Tuttavia, sono necessari ulteriori studi per identificare se l’allocazione degli ausili riflette l’allocazione a una
categoria di rischio. Schoonhoven et al (2002) si sono interrogati su questa asserzione, e le Linee Guida redatte
dal National Institute for Clinical Excellence (NICE 2003) affermano che la scelta di ausili per la riduzione della
pressione “non dovrebbe basarsi esclusivamente sul punteggio risultante dagli indici di valutazione del rischio”,
ma su una valutazione olistica del paziente. L’abitudine di allocare risorse basandosi sul punteggio dell’indice di
valutazione del paziente potrebbe essere fondamentalmente errato. Non esistono prove di efficacia che
colleghino un particolare punteggio a un particolare ausilio, e si potrebbe arguire che algoritmi complessi
potrebbero rappresentare un inutile fattore di distrazione che ritarda l’implementazione dell’assistenza, e che ciò
potrebbe effettivamente contribuire ad un incremento di rischio nello sviluppo delle ulcere da pressione.

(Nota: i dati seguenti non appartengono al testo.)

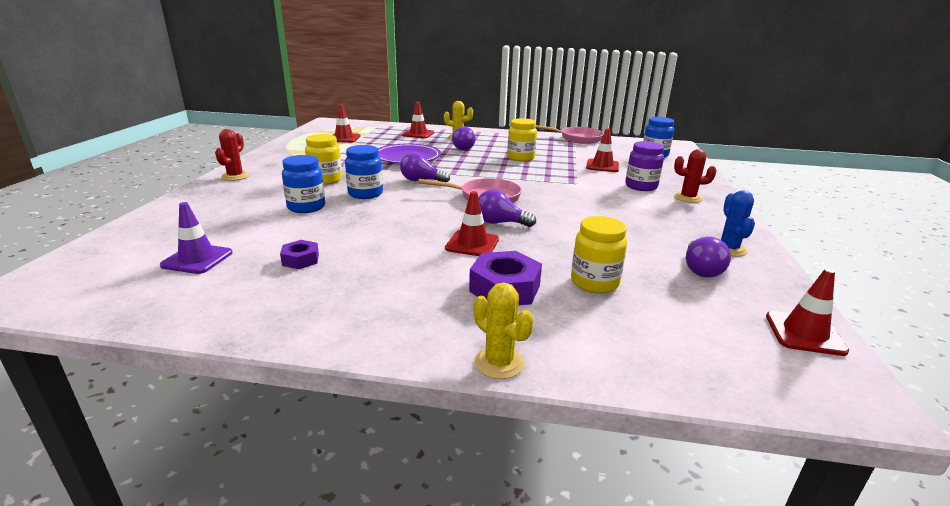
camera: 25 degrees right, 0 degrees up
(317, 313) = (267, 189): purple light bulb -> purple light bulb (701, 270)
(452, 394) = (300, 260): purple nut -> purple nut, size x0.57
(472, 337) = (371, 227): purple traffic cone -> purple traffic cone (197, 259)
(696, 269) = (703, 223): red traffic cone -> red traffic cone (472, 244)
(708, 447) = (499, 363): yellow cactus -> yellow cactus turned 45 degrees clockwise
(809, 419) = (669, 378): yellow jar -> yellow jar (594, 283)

Se gli
strumenti di valutazione del rischio sono adoperati solo come “un promemoria e non sono intesi come sostituti
del giudizio clinico” (NICE 2003), probabilmente ne consegue che tutto ciò che devono fare è di aiutare ad
identificare se il paziente è o meno “a rischio”e non l’entità di quel rischio. Qualora si accetti questa
affermazione, i risultati di questo studio non appaiono così problematici. Se un punteggio uguale o superiore a
15 corrisponde a una situazione “a rischio”, allora solo 11 partecipanti (10%) hanno erroneamente classificato
Berta come “non a rischio”.
Conclusioni
Questo studio ha identificato una scarsa affidabilità intra-valutatori quando ci si avvale dell’indice di valutazione
del rischio di Waterlow. Parte del problema è dato dal fatto che gli infermieri non utilizzano lo strumento nel
modo in cui esso era concepito. Si sperava di poter seguire gli infermieri coinvolti in questo studio per ulteriori
sei mesi allo scopo di verificare se l’affidabilità intra-valutatori fosse migliorata, come risultato dell’aver
partecipato a questo studio e dell’aver discusso il modo in cui si presupponeva si dovesse utilizzare l’indice di
Waterlow. Un errore burocratico tuttavia causò la perdita dei recapiti per contattare gli infermieri, e così non fu
possibile eseguire un test di follow-up. Ciò nondimeno, questo potrebbe costituire il focus per uno studio futuro
per verificare se l’insegnamento attivo sulle modalità d’uso dell’indice di Waterlow migliori l’affidabilità intravalutatori. Sarà interessante vedere se le istruzioni addizionali sul modo in cui valutare il paziente, redatte
nell’indice revisionato (Waterlow 2005), miglioreranno l’affidabilità intra-valutatori.
Ringraziamenti
L’Autrice desidera ringraziare Gibson D’Cruz, University of East Anglia, per il suo generoso aiuto con le statistiche.